Does the sweet fragrance of the Irish rose truly offset the stench of the pond? Or is it drowned out by the latter? My field research found that the locals' most profound collective memory of these roses is not the flowers themselves, but the unique sweet aroma of the rose candy made from them. This olfactory memory becomes a sensory clue connecting individuals to grand history, while also reflecting the complex contradictions of modernity: how the processes of industrialization, public health movements, and ever-changing political discourses reshape people's perceptions, classifications, and value judgments of smells. In the sensory order of modernity, who ultimately defines what is "fragrant" and what is "filthy"?



The detail of  the map
                   

To explore the invisible power mechanisms and historical layers behind the olfactory landscape, I embarked on a "smell archaeology." Starting with the remaining Thomson roses in Huaxian and their associated memories of rose candy, I combined historical archives of missionaries in northern Henan with clues from the "olfactory landscape" during the same period of social and political changes in China. I attempted to trace how smells are perceived, governed, and the power relations hidden behind them. During this process, I also obtained a vinyl record themed around roses, released in the same year as China's reform and opening up. Ultimately, I used the audio from this record, which carries the imprint of a specific era, along with rose essence collected or formulated locally in Huaxian, to create an olfactory sound installation. I placed this installation next to a (symbolic or real) stinking pond in Huaxian and held a "deodorization ceremony."
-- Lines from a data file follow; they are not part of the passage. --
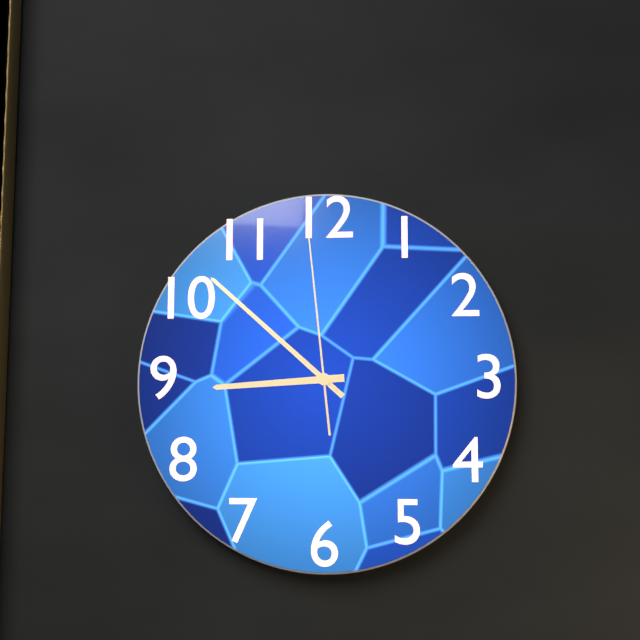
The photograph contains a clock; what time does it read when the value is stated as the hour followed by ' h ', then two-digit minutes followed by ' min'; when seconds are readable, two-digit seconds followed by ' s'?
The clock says 8 h 52 min 59 s
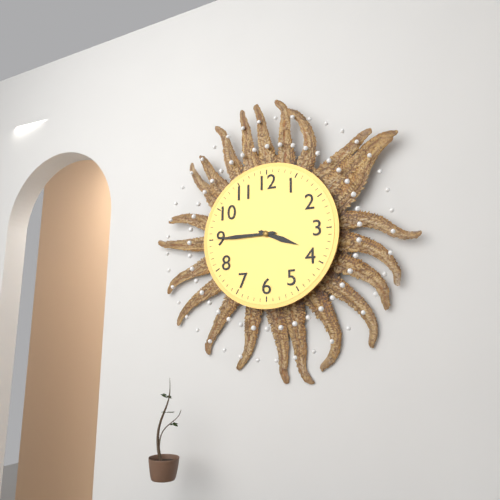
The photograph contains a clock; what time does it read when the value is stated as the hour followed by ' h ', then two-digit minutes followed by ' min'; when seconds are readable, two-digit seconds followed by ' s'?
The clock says 3 h 45 min
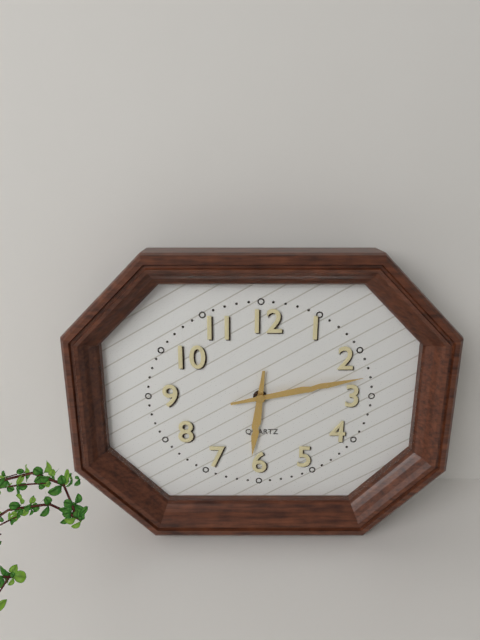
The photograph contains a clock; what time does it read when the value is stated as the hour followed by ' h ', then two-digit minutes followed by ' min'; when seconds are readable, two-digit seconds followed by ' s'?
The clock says 6 h 13 min
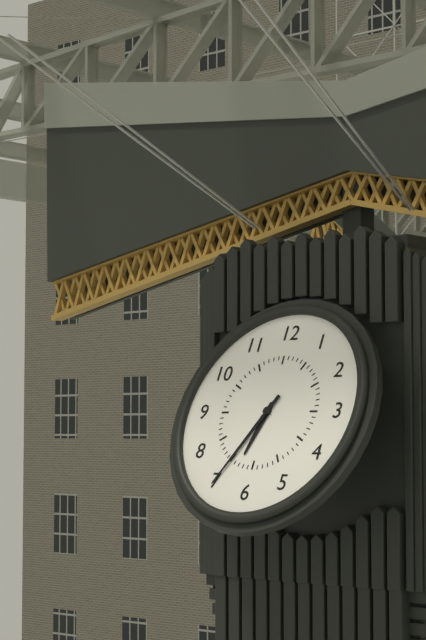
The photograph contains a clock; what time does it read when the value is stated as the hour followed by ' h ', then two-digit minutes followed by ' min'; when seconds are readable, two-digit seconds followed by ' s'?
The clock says 6 h 35 min
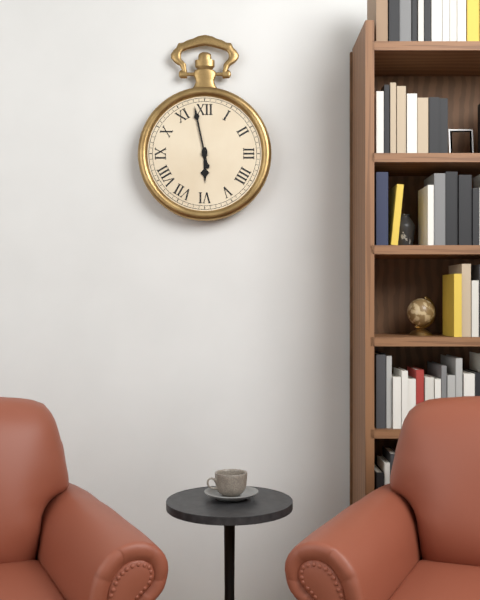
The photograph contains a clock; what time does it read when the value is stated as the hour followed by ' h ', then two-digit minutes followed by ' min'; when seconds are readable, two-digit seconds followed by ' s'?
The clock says 5 h 58 min
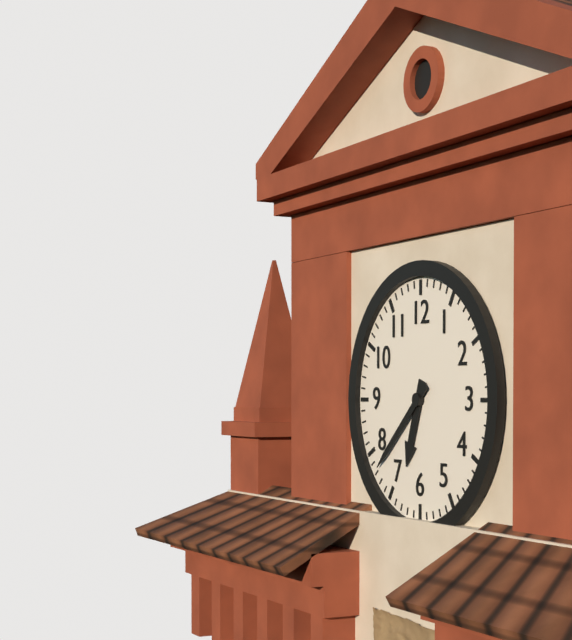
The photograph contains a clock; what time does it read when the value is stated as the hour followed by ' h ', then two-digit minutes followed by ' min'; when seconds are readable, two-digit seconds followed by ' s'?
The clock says 6 h 38 min
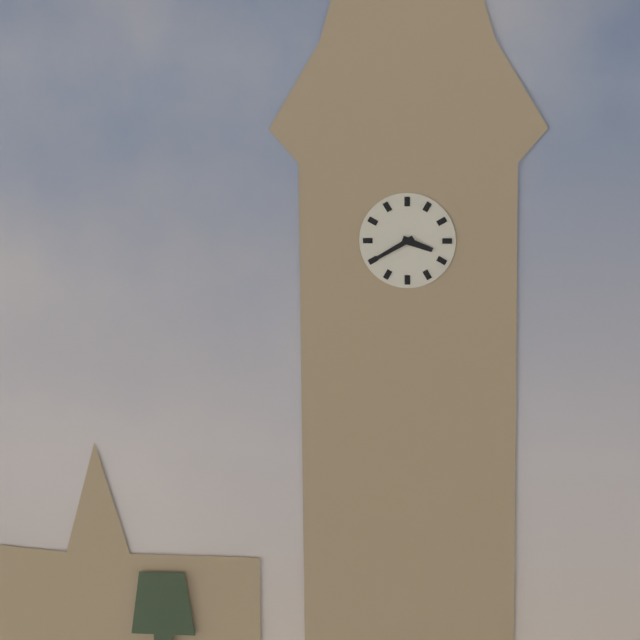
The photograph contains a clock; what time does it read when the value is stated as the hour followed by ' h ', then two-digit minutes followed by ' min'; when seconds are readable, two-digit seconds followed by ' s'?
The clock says 3 h 40 min
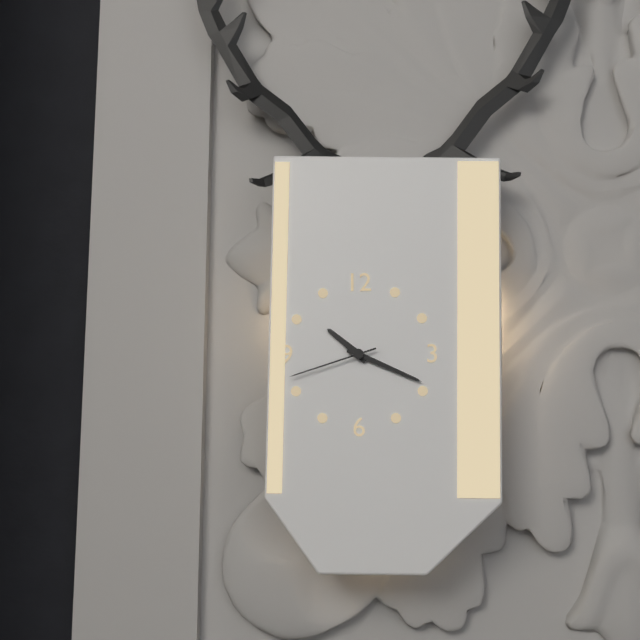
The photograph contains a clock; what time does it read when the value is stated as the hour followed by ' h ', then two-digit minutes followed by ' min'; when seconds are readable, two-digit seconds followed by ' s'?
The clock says 10 h 19 min 42 s
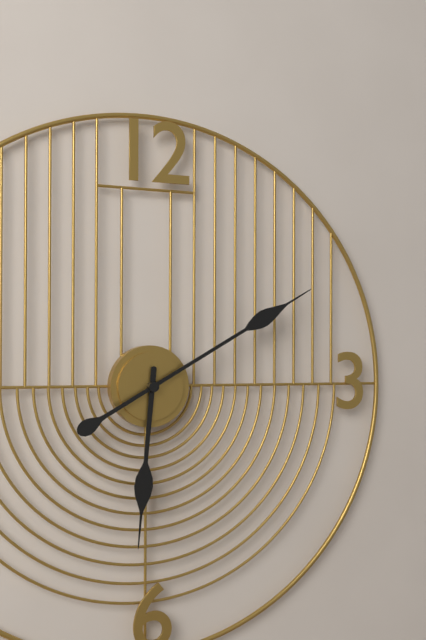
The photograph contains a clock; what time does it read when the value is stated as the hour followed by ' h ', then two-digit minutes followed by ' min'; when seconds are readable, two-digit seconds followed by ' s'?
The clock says 6 h 10 min
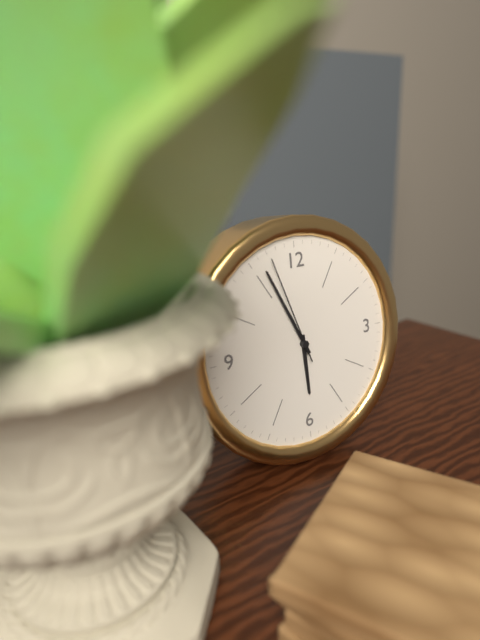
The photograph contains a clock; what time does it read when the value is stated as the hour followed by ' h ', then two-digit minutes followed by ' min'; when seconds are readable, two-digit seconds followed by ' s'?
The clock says 5 h 56 min 57 s
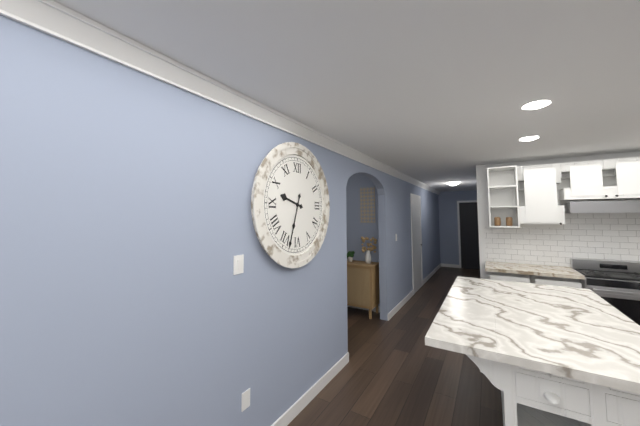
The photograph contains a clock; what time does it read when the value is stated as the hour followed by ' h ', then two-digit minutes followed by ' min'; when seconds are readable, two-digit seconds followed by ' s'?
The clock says 9 h 33 min
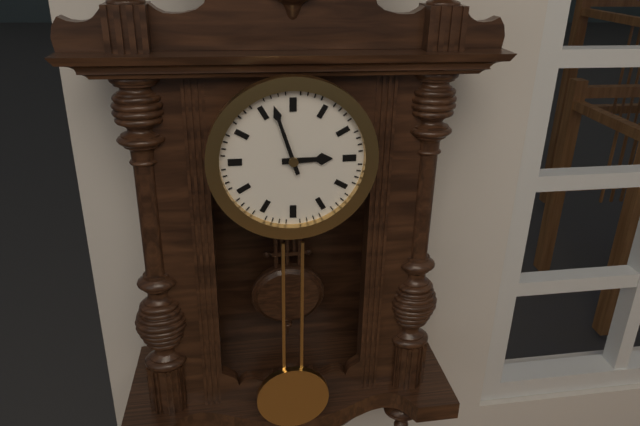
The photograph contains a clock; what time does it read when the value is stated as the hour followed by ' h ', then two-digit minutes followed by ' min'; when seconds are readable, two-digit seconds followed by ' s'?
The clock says 2 h 57 min
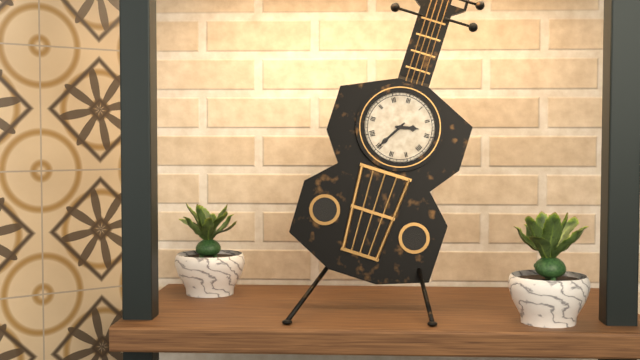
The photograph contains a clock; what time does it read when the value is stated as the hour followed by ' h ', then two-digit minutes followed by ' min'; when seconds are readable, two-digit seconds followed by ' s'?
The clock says 2 h 35 min
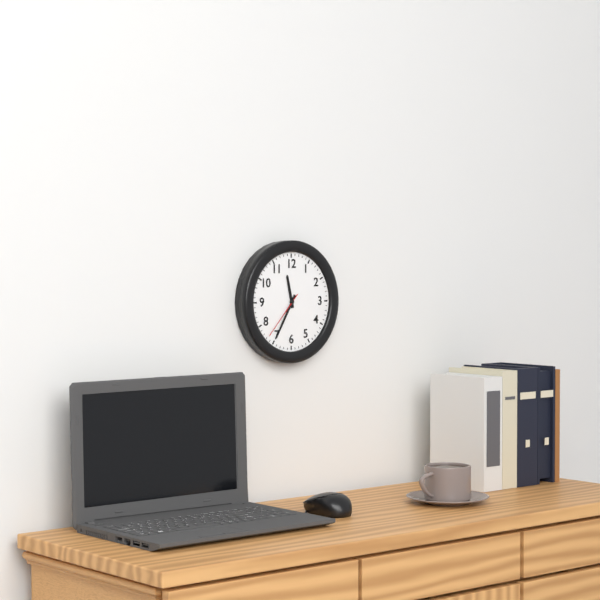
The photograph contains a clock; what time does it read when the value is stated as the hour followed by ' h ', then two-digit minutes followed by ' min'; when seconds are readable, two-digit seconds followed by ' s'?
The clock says 11 h 35 min 37 s
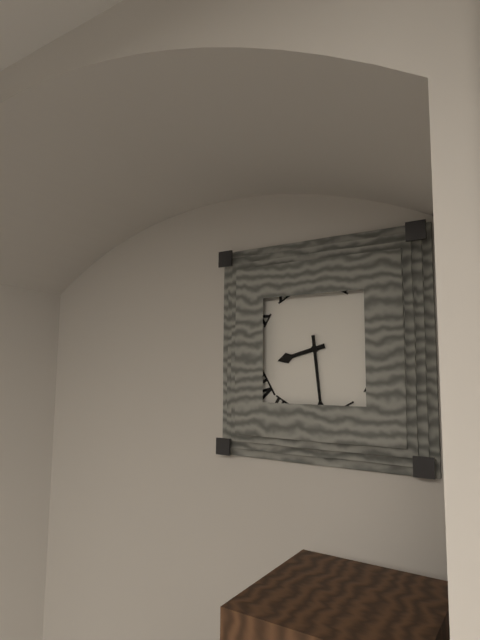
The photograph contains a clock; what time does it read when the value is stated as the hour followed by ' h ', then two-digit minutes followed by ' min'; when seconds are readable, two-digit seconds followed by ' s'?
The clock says 8 h 29 min
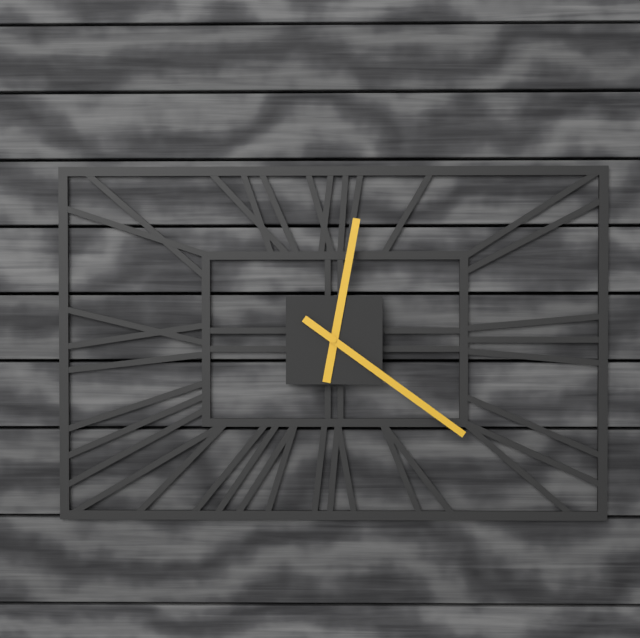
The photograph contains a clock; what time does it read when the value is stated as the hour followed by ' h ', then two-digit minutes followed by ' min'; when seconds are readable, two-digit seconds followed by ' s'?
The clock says 12 h 21 min
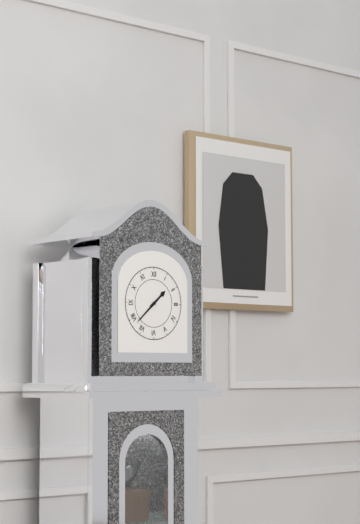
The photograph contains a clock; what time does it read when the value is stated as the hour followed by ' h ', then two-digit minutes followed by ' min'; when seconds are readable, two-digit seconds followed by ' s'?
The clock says 1 h 38 min
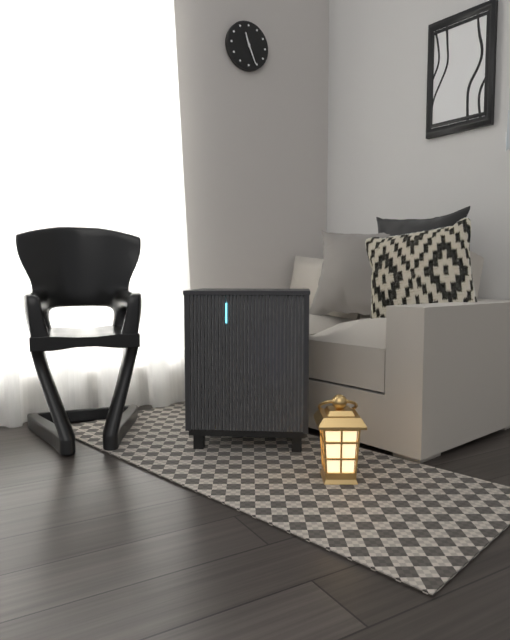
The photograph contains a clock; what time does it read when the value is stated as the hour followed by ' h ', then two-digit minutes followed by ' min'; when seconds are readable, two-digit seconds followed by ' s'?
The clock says 11 h 26 min
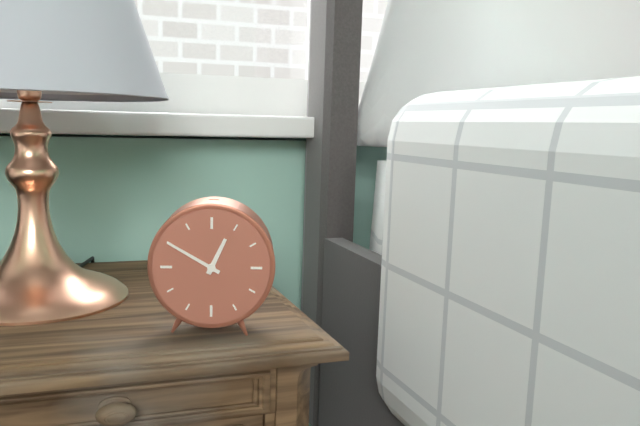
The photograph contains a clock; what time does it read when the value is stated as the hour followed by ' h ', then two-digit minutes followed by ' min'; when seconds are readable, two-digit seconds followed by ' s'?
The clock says 12 h 50 min
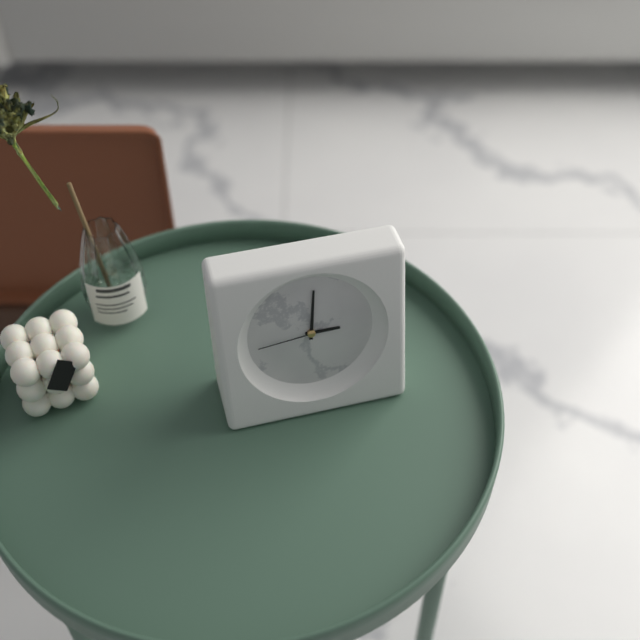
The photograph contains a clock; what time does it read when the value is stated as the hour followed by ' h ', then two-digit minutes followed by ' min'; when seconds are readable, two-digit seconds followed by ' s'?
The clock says 3 h 01 min 44 s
When the carefully formulated sweet fragrance of roses, accompanied by melodies from a specific era, wafts and swirls above the decaying stench, what we experience is purification or another form of concealment? Is it a symbol of redemption or the taming of power? If smells are the invisible boundaries delineated by social power, do those defined as out of place and expelled still silently ferment and whisper in some forgotten corner?